Reading text Start Marker
The Holidays You Choose vs. The Holidays You Endure
- Brittney-Nichole Connor-Savarda
- Jan 1
- 4 min read

Why Do We Keep Doing This to Ourselves?
The holidays are over. The refrain is everywhere: "I'm exhausted." "That was so stressful." "I'm glad it's done." "My kids have too much stuff." "I can't believe how much we spent."
Year after year, the same complaints. And yet, next year, we'll do it all again.
Why?
The Real Cost of Holiday Consumption
Look at what happened over the past few weeks. Many people spent money they may not have had on gifts people may not have wanted. They fought crowds in stores or stress-shopped online at midnight. They wrapped presents, managed expectations, and coordinated schedules.
For many families, kids opened so many gifts they couldn't focus on any single one. Now comes the question of where to put everything, or which items to return.
If this describes your experience and the holidays left you depleted rather than fulfilled, it's worth asking: why are you doing this?
We Do It Because We've Learned To
Most of us grew up watching this pattern. Our parents stressed and spent. We absorbed the message that holidays require consumption, that love means gifts, that good parents provide abundance. Marketing reinforced it. Social expectations cemented it.
Now we're adults, and we're exhausted. But we keep going because stopping feels impossible, wrong, or somehow like we're failing the people we love.
Reading text End Marker
**Activity**: Return the passage from the holiday essay word for word, beginning at the words "The Holidays You Choose" and stopping after "it all again.".
Given data Start Marker
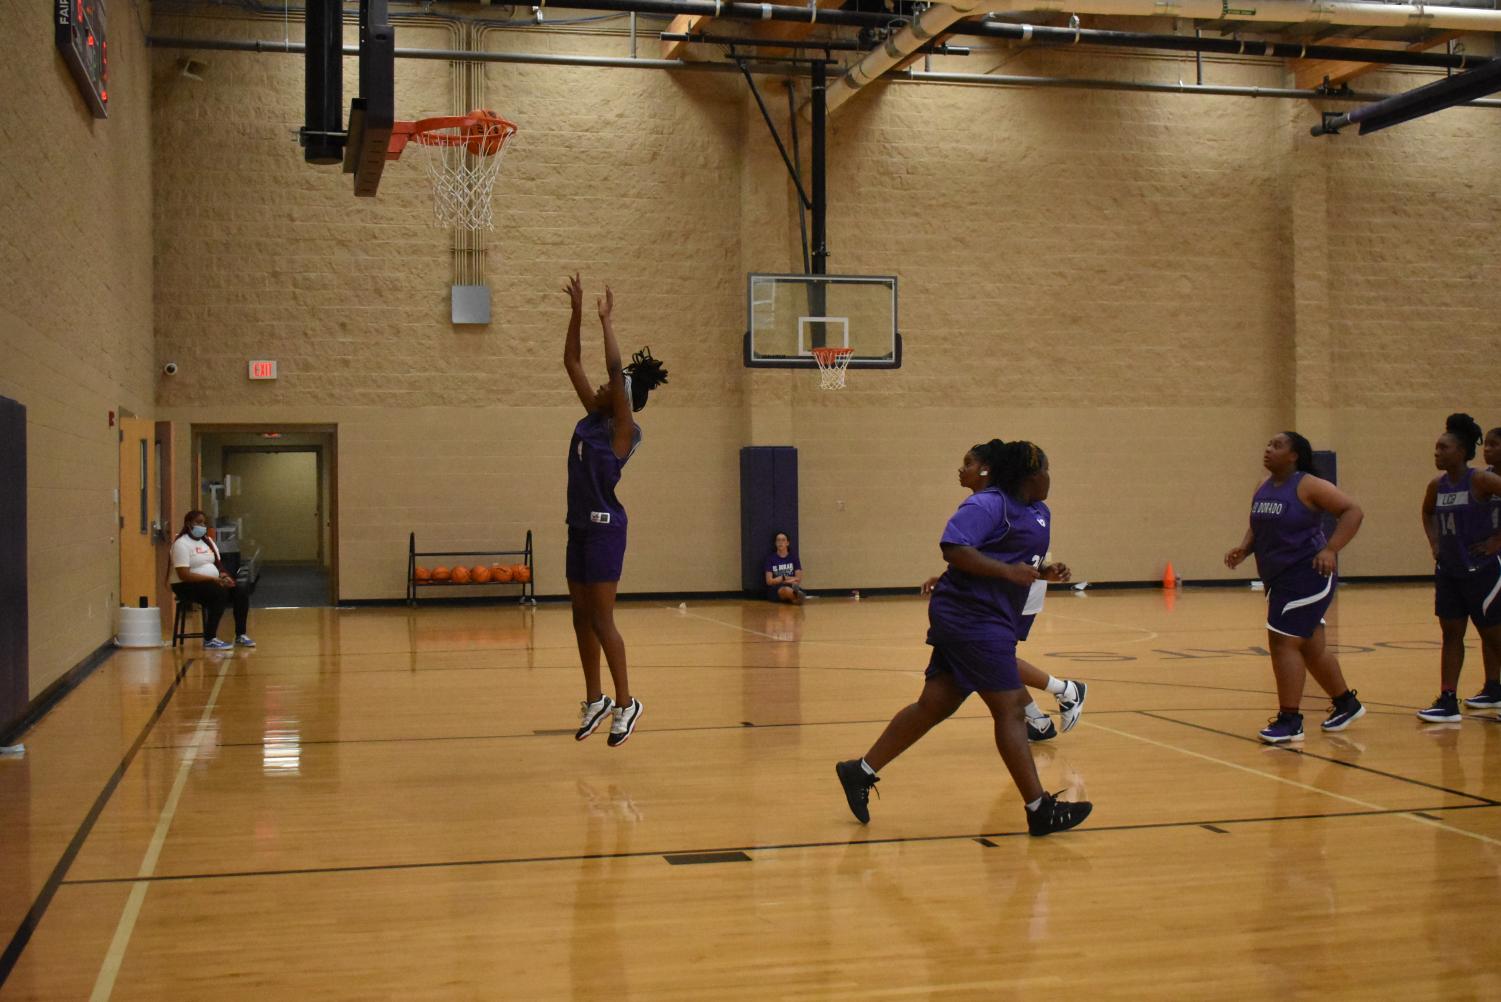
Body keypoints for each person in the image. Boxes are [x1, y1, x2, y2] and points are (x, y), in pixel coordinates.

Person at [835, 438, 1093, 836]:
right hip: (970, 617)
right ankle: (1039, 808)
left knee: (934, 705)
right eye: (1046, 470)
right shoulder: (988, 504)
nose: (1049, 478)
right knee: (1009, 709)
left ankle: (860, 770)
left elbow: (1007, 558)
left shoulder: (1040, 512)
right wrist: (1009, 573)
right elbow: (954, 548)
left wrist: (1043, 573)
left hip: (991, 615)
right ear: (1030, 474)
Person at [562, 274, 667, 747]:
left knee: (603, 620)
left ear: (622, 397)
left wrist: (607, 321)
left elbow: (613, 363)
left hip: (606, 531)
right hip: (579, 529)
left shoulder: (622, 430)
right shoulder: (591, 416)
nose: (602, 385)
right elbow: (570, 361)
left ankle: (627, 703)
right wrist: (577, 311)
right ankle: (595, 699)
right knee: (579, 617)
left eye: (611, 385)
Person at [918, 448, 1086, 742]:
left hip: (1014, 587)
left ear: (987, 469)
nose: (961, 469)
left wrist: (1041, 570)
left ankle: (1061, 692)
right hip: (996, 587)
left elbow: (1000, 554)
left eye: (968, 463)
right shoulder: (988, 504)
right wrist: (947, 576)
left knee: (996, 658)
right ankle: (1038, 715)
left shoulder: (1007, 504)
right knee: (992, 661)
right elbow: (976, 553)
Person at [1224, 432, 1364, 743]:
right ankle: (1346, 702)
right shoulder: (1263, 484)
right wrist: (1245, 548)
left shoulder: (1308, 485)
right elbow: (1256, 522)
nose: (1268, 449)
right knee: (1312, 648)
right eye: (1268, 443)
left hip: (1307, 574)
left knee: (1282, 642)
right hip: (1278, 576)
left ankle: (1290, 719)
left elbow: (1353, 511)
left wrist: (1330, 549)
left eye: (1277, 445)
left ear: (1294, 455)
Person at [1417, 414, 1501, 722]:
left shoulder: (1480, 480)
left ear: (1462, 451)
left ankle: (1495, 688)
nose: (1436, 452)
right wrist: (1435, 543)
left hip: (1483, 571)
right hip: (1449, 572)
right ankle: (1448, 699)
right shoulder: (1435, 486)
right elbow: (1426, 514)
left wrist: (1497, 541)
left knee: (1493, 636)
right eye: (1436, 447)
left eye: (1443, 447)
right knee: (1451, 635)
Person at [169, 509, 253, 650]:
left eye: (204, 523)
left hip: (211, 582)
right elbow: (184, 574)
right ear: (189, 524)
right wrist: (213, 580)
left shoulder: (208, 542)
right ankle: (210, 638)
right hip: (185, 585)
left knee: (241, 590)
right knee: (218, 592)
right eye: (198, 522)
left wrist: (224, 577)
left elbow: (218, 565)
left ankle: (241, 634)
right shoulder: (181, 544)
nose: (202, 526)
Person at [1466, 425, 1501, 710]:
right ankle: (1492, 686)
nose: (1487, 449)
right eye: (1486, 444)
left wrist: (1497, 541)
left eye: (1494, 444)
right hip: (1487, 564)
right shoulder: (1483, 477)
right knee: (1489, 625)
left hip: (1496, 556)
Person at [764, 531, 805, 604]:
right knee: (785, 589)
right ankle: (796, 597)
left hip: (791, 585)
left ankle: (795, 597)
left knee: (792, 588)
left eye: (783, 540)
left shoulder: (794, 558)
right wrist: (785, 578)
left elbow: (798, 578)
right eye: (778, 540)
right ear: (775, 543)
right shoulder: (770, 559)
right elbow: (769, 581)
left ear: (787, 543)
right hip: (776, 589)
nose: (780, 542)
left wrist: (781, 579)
Given data End Marker
**Result**:
The Holidays You Choose vs. The Holidays You Endure
- Brittney-Nichole Connor-Savarda
- Jan 1
- 4 min read

Why Do We Keep Doing This to Ourselves?
The holidays are over. The refrain is everywhere: "I'm exhausted." "That was so stressful." "I'm glad it's done." "My kids have too much stuff." "I can't believe how much we spent."
Year after year, the same complaints. And yet, next year, we'll do it all again.